The question of where one of the NBA's biggest stars will play next season is now over: Kevin Durant is leaving the Oklahoma City Thunder to join a fellow superstar in Stephen Curry, whose Golden State Warriors narrowly missed out on repeating as NBA champions last month.

In May, Durant and the Thunder had pushed Curry and the Warriors to a Game 7 of their Western Conference playoff before the Oklahoma squad was eliminated from contention.

Durant was named the NBA's Most Valuable Player after the 2013-14 season; in Curry, he'll be joining the player who won the award for the past two seasons.

"Durant will play beside Steph Curry and Klay Thompson on a loaded Warriors team that set the NBA's regular season record for victories, but fell one win short of the championship," Jacob McCleland reports from member station KGOU. McCleland adds, "ESPN reports the two-year deal is worth over $54 million."

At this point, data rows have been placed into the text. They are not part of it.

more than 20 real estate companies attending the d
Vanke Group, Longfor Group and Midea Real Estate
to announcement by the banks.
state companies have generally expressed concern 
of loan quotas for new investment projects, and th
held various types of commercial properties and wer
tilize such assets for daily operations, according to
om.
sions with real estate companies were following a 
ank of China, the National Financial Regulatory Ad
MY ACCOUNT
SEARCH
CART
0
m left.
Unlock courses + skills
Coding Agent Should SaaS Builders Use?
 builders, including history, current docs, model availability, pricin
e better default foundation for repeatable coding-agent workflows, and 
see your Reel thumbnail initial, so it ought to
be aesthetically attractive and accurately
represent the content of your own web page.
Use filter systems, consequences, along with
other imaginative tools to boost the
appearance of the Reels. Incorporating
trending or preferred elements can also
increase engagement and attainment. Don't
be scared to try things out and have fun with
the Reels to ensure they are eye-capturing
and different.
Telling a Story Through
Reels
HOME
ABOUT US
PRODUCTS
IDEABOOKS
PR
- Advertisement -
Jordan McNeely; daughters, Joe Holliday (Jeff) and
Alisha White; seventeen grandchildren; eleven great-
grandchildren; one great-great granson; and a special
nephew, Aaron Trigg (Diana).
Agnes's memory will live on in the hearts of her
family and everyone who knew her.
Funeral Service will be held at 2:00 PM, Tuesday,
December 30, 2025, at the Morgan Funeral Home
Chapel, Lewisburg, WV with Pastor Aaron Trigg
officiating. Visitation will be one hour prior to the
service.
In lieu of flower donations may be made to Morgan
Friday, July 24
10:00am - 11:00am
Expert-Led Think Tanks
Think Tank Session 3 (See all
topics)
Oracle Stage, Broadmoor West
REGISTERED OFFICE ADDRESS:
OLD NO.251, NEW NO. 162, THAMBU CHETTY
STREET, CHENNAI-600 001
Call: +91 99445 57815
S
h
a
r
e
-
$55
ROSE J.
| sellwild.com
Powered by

Durant, who had been courted by nearly as many teams as the number whose fans yearned for him to revitalize their local NBA franchise, made his announcement in a post for The Players' Tribune. In it, Durant, 27, said his free agency had brought on an emotional and careful process.

From his post:

"The primary mandate I had for myself in making this decision was to have it based on the potential for my growth as a player — as that has always steered me in the right direction. But I am also at a point in my life where it is of equal importance to find an opportunity that encourages my evolution as a man: moving out of my comfort zone to a new city and community which offers the greatest potential for my contribution and personal growth. With this in mind, I have decided that I am going to join the Golden State Warriors.

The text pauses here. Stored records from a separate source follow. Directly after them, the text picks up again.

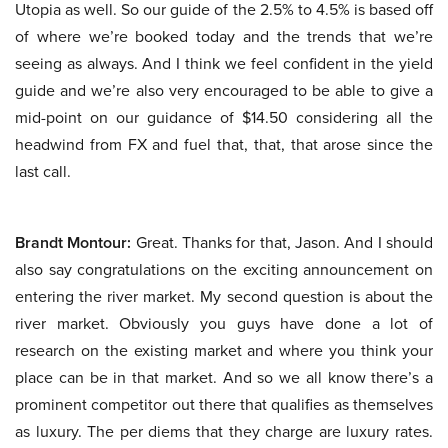
Utopia as well. So our guide of the 2.5% to 4.5% is based off
of where we’re booked today and the trends that we’re
seeing as always. And I think we feel confident in the yield
guide and we’re also very encouraged to be able to give a
mid-point on our guidance of $14.50 considering all the
headwind from FX and fuel that, that, that arose since the
last call.
Brandt Montour:
Great. Thanks for that, Jason. And I should
also say congratulations on the exciting announcement on
entering the river market. My second question is about the
river market. Obviously you guys have done a lot of
research on the existing market and where you think your
place can be in that market. And so we all know there’s a
prominent competitor out there that qualifies as themselves
as luxury. The per diems that they charge are luxury rates.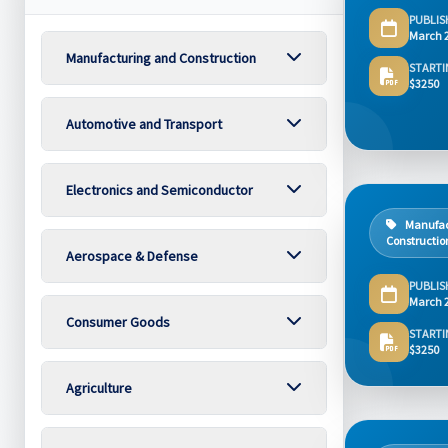
PUBLIS
March 
Manufacturing and Construction
STARTI
$3250
Automotive and Transport
Electronics and Semiconductor
Manufac
Constructio
Aerospace & Defense
PUBLIS
March 
Consumer Goods
STARTI
$3250
Agriculture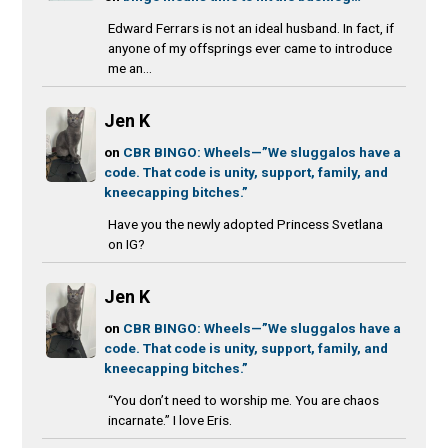
Edward Ferrars is not an ideal husband. In fact, if
anyone of my offsprings ever came to introduce
me an...
Jen K
on
CBR BINGO: Wheels—”We sluggalos have a
code. That code is unity, support, family, and
kneecapping bitches.”
Have you the newly adopted Princess Svetlana
on IG?
Jen K
on
CBR BINGO: Wheels—”We sluggalos have a
code. That code is unity, support, family, and
kneecapping bitches.”
“You don’t need to worship me. You are chaos
incarnate.” I love Eris.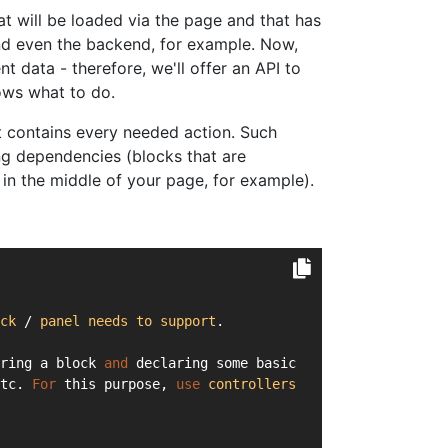
hat will be loaded via the page and that has
and even the backend, for example. Now,
nt data - therefore, we'll offer an API to
ows what to do.
at contains every needed action. Such
ng dependencies (blocks that are
in the middle of your page, for example).
ck
 / 
panel
needs
to
support
.
ring a block 
and
 declaring some basic
tc. 
For
 this purpose, 
use
controllers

"I'm from Washington, D.C. originally, but Oklahoma City truly raised me. It taught me so much about family as well as what it means to be a man. There are no words to express what the organization and the community mean to me, and what they will represent in my life and in my heart forever. The memories and friendships are something that go far beyond the game. Those invaluable relationships are what made this deliberation so challenging."

Durant's choice quickly gained the endorsement of Lil B, a rapper whose sobriquet is The BasedGod.

More than five years after leveling a curse on Durant that stated the talented forward would never win an NBA title, Lil B — who is a Warriors fan — rescinded that punishment today.

That famous curse had been prompted by Durant's surmising that Lil B was "a wack rapper." But now, all is forgiven.

"As life unravels and superstars make decisions that change lifes, welcome home KD the curse is lifted," Lil B tweeted shortly after Durant announced his decision today.